Wisdom and intelligence are two totally different things. Intelligence is smarts, brains, and mental capacity. But wisdom is something more. Wisdom adds discernment, self-awareness, and sensitivity toward others.

As thus said frequently in my household, wisdom is more important than intelligence. I may have a son with a cognitive disability who doesn’t score exceptionally well on standard IQ tests, but that same son is incredibly, incredibly wise. Wisdom is always more important.

It is only via wisdom, friends, that we learn the difference between preference, opinion, and conviction. Hence, if we could learn that — if we could be a wise people — our conversations, relationships, and even social media status would be far better… and far more respectful of all those around us.

Respectfully… always…

in state or in honor

Henry Clay was the first.

Jacob Joseph Chestnut and John Michael Gibson were a first.

Later it would be Rosa Parks.

Yesterday it was Billy Graham.

Yesterday afternoon, the body of America’s most famous evangelist lied in the Rotunda of the U.S. Capitol. According to the Architect of the Capitol, “The Rotunda of the U.S. Capitol has been considered the most suitable place for the nation to pay final tribute to its most eminent citizens by having their remains lay in state or in honor.”

“Lying in state” ceremonies are typically reserved for deceased presidents and other elected officials. “Lying in honor” has become the utilized phrase for those who served us in a non-elected capacity.

Allow me to highlight a few additional, key words…

Most “eminent”… meaning illustrious, distinguished, renowned, esteemed, noteworthy, great, prestigious, important, influential, affluential, outstanding…

“Honor”… meaning integrity, honesty, uprightness, ethics, morals, morality, principles, high principles, righteousness, high-mindedness, virtue, goodness, decency, probity, character, scrupulousness, worth, fairness, justness, trustworthiness, reliability, dependability…

And yet I’m struck by how many intentionally dishonor… thinking Chestnut, Gibson, Parks or Graham — the only private citizens given such an honor — were somehow undeserving…

(… oh, how we let our differences get in the way of what’s right sometimes…)

Chestnut and Gibson were U.S. Capitol Police officers killed at the Capitol in the line of duty on July 24, 1998. They stopped a gunman in the Capitol, and were the first private citizens ever given the distinction of “lying in honor” in the Rotunda.

Parks was deemed “the first lady of civil rights,” after she first bravely refused to give up her bus seat in the “colored section” to a white passenger, after the whites-only section was filled. Her act of defiance and continued advocacy infamously inspired many. When she passed away in 2005 at the age of 92, Parks became the first woman and the second black person to lie in honor in the Capitol.

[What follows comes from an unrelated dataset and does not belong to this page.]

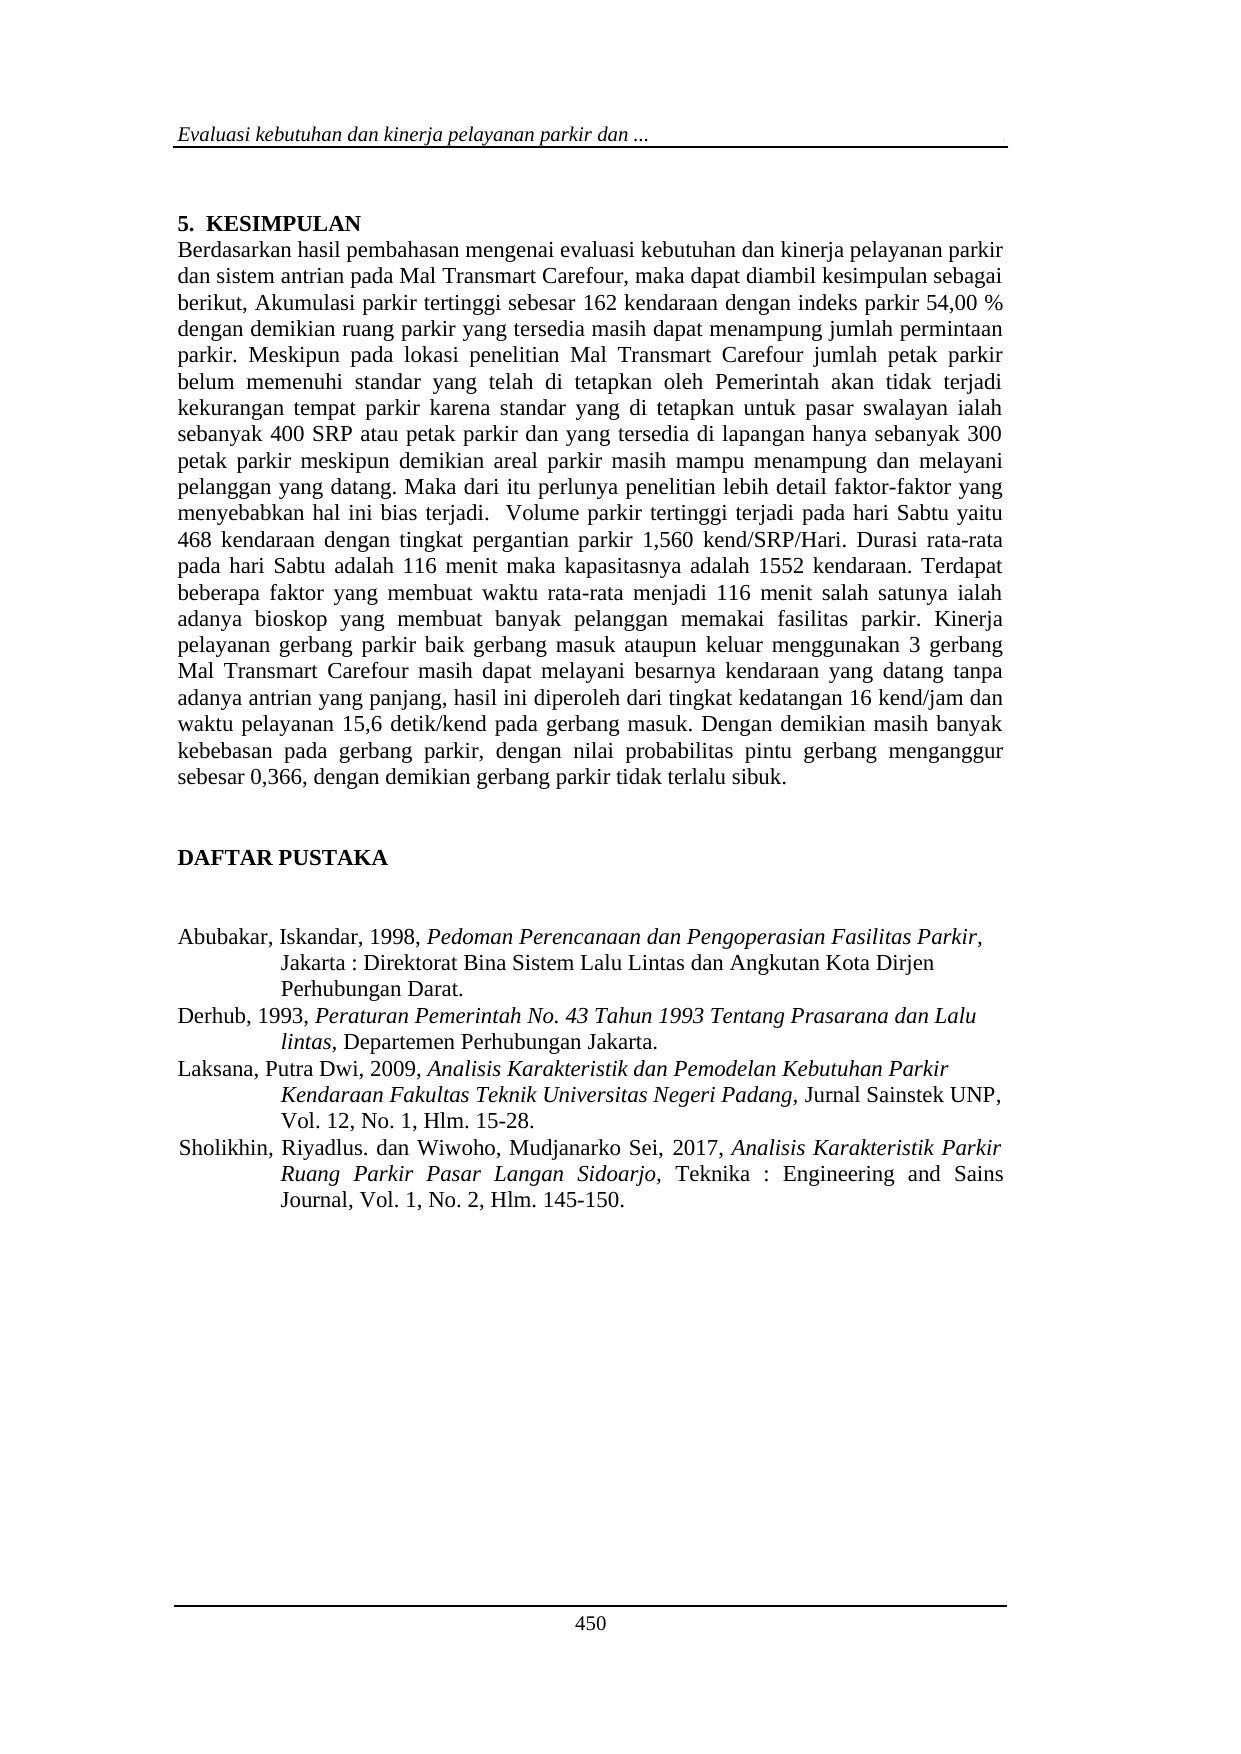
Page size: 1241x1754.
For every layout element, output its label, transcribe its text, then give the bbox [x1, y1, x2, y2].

And Graham was one of the most influential preachers of the 20th century. He was a friend to each President — regardless of party — and he helped millions from varied backgrounds, ethnicities, and demographics. Through his teaching and exhortation, those millions learned what it meant to love God and one another. He rested in honor yesterday.

Perhaps my favorite picture from yesterday’s memorial was the one of gathered senators, spouses, and other congressmen, cabinet members, family members, etc. — each still, with eyes closed, heads bowed, and mouths shut.

At that moment, partisanship didn’t matter.

Self-focus didn’t matter.

Difference didn’t matter.

All that mattered was honoring another.